グッド・サマリタン・ロー
(Good Samaritan law)
よきソマリア人法とは、病人や危機に瀕している人を救う為に善意から無償で行った行為に対しては、それが失敗して悪い結果になったとしても、その責任を問われないという趣旨の法律です。

しごく当然と思えるのですが、日本には明文化されたものがありません。
それがないと、どう言った不都合が生じるのでしょうか。

よく引き合いに出されるのが、飛行中の機内におけるドクターコールです。
「お客様の中にお医者さまはいらっしゃいませんか?」という、あれです。
 
私の知り合いに、「あの時にすっくと立ち上がって衆目を集めたい、それだけのために医者になりたい」と言っている奴がいます。
ちなみに彼は他の点では、医者より良い稼ぎをしているし、特に医者に憧れることはないそうです。
 
では、はたして、彼が仮に医師免許を持っていたとして、手を上げることができるでしょうか。

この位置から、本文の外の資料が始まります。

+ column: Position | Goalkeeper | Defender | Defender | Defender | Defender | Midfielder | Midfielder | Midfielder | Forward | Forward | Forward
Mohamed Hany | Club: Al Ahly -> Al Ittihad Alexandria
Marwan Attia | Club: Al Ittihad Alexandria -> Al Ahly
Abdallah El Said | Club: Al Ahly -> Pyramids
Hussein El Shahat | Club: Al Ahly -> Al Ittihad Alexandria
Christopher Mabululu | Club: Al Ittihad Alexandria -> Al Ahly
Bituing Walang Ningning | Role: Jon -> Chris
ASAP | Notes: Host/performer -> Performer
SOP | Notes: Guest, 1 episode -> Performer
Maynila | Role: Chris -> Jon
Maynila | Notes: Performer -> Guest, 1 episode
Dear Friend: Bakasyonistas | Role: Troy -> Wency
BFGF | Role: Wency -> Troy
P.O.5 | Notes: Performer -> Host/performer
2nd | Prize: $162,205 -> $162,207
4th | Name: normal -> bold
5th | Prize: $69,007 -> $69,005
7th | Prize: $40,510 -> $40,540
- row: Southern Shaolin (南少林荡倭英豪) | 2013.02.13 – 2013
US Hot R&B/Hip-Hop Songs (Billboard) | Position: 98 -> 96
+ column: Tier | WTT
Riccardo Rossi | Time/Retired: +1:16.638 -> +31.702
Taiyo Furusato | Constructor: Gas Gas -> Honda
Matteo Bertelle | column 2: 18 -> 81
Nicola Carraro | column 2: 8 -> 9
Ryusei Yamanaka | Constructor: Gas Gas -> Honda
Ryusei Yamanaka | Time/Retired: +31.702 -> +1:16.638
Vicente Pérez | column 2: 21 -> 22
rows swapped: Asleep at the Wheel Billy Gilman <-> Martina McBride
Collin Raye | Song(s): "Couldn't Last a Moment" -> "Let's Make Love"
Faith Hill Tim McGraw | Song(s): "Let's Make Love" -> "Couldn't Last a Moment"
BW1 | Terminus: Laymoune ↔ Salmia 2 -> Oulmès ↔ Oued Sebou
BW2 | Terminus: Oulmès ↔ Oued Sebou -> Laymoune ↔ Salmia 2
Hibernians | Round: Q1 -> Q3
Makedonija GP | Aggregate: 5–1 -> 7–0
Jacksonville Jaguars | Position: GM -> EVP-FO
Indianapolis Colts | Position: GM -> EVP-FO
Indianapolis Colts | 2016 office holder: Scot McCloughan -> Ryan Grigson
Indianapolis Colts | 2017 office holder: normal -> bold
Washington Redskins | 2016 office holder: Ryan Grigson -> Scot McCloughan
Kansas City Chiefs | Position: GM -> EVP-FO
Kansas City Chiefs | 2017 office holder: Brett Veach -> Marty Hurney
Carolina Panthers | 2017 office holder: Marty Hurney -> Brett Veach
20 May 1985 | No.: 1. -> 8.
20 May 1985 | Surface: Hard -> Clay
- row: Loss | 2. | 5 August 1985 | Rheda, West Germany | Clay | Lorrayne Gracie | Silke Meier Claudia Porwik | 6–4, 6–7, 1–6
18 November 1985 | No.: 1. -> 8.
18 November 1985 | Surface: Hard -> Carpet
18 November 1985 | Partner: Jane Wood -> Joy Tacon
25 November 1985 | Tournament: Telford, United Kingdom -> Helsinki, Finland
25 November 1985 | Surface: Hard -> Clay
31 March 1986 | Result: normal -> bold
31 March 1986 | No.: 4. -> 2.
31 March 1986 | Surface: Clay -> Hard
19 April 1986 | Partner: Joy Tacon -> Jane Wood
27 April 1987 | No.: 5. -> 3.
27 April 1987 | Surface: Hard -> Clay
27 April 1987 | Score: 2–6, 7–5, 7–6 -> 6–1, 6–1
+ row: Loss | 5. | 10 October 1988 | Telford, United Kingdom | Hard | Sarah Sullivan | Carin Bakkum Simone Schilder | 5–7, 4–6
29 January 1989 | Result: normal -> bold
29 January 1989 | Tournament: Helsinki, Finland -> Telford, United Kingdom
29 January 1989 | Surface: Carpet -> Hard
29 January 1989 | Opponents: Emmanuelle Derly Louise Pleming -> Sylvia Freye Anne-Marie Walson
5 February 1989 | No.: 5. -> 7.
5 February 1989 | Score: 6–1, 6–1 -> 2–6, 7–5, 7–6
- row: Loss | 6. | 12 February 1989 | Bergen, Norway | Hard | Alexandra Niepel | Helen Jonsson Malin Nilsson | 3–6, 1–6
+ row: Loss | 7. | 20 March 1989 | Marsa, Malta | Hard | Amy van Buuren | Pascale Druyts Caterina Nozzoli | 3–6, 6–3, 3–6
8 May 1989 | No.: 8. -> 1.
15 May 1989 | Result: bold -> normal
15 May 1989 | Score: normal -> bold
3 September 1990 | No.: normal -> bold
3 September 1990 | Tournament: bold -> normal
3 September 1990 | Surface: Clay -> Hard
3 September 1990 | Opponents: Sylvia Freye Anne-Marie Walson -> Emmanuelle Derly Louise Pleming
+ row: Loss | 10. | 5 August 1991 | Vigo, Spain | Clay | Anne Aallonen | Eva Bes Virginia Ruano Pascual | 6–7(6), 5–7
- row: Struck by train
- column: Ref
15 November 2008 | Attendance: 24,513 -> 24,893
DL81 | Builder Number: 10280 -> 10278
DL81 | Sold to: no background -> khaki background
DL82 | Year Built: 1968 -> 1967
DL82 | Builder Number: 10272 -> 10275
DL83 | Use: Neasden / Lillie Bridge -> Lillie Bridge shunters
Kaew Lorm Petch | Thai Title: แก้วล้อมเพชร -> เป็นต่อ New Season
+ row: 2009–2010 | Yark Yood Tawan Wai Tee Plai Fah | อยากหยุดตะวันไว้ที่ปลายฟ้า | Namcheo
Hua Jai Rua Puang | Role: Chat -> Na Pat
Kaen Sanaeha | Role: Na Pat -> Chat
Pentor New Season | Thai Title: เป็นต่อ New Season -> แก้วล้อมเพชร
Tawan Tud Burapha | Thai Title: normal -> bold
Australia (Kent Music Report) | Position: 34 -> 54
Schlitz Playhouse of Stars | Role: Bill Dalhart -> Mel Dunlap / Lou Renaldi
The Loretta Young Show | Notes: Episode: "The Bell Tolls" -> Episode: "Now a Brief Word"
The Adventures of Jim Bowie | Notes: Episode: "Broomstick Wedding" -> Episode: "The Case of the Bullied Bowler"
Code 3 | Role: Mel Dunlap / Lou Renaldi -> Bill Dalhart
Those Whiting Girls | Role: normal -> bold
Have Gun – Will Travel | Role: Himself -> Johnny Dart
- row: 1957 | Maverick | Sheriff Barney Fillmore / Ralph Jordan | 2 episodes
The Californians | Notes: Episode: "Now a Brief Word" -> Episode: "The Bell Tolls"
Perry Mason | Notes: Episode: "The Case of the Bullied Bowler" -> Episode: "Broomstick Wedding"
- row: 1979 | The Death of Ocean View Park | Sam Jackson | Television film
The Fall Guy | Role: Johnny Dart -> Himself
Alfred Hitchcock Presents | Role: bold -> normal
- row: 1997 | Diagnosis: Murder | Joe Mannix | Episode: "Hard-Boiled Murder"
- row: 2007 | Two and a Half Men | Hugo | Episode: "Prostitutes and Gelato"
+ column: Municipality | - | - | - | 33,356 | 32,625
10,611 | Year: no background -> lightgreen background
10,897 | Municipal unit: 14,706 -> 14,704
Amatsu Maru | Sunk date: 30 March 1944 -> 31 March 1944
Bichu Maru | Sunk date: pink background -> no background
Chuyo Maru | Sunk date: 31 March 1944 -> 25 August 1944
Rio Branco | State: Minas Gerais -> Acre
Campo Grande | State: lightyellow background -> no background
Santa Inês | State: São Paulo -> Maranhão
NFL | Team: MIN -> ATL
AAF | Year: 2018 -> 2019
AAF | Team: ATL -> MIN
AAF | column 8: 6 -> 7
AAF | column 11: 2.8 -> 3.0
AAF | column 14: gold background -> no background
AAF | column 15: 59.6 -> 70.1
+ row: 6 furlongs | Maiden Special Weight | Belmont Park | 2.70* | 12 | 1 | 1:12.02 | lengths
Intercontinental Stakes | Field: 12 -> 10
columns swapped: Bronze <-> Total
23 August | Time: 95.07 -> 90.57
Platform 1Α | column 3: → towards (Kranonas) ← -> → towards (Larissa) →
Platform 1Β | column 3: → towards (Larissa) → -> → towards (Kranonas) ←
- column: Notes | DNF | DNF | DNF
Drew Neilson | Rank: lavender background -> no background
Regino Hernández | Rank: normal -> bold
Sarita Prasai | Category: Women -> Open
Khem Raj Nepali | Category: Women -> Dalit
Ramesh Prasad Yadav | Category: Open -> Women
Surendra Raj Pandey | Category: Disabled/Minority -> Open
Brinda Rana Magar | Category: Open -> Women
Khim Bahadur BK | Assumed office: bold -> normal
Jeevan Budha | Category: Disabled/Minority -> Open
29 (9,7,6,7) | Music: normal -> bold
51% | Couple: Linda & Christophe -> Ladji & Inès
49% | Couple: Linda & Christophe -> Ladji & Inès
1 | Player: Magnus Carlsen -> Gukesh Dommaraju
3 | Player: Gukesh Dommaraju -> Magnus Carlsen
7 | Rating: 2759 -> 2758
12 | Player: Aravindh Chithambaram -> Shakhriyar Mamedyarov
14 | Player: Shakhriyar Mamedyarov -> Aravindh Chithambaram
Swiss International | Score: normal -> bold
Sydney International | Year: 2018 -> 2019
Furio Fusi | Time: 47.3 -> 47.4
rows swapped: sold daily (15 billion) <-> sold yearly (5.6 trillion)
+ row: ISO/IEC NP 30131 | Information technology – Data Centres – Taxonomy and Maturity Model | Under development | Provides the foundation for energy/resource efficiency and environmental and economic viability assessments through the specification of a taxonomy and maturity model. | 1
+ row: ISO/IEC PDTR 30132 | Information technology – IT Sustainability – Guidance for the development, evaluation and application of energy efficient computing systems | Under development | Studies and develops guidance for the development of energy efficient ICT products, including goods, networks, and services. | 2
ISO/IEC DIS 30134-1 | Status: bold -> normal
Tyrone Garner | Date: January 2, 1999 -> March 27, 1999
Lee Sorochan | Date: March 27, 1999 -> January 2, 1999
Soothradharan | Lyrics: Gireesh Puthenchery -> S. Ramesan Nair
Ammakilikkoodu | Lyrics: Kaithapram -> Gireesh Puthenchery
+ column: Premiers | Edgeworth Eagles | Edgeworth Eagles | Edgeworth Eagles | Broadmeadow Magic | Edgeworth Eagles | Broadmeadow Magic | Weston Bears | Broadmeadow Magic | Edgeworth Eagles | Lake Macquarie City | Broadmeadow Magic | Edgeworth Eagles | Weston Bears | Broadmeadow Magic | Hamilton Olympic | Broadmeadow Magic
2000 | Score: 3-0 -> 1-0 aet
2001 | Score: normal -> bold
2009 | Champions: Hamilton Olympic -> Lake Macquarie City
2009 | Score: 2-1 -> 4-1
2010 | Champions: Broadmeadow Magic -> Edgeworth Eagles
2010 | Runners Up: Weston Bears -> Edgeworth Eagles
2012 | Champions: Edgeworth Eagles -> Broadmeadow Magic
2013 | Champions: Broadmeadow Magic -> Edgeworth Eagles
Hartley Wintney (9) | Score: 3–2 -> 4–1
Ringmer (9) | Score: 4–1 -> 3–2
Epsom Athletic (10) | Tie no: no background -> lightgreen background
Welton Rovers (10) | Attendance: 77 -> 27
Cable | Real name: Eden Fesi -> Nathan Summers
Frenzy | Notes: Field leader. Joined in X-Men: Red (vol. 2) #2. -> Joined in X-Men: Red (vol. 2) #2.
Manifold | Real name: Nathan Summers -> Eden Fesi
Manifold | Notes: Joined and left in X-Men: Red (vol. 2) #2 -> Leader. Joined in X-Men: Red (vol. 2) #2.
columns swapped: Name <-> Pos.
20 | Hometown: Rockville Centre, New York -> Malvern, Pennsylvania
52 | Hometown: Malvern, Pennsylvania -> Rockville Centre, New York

機体は高度3万フィート、巡航速度で飛行していました。
機の後方よりの座席にいた乗客が胸痛を訴えました。
そして、スチュワーデスが、例のアナウンスをしたわけです。
それに応じてビジネスクラスの初老の乗客が名乗りを上げました。
機内には、医療関係者が乗り合わせることを前提にある程度の治療ができる装備が用意されています。
診断に関しては、この場合、胸の痛がる程度、左肩への放散痛、冷や汗などから心筋梗塞を思い浮かべるのは容易でした。
 
しかし、その病は善良な老医師の専門分野ではありませんでした。心筋梗塞など青年研修医であった遠い昔に診た記憶しかありませんでした。毎月送られてくる日本医師会雑誌にあった胸痛の特集記事を思い出しつつ、
できる限りの手当てを施したのですが、不幸にもその乗客は亡くなってしまいました。
 
後日、その医師のもとに送られてきた手紙は、遺族からの感謝のものではなく、適切な処置を誤ったことに対する損害賠償を請求するものでした。
業務上過失致死で刑事告発こそはされなかったが、善意が招いた結果に対して、老医師は心労を強いられることとなったのでした。

実際、現役医師に対して行われたアンケートによると、機内でのドクターコールに応じるかどうかという点について、半数以上が応じられないと回答し、その理由として、結果責任を問われる恐れがあるからと答えています。

善意で行われた行為に損害を求める人間がいるのなら、法律で免責をきちっと規定しておくべきだと思います。

えっ、私ですか。
もちろん、手を上げます。
実際、アラスカ上空で、「ひきつけ」をおこした子供を診たこともありますし、新幹線を緊急停止させたこともあります。
この間は、名阪国道で前方3台の玉突き事故に遭遇し、家族と一緒に緊急処置をしました。

なぜか、いろんな場面に遭遇します。
知らない土地を歩いていても、よく道を訊ねられることと関係があるのでしょうか?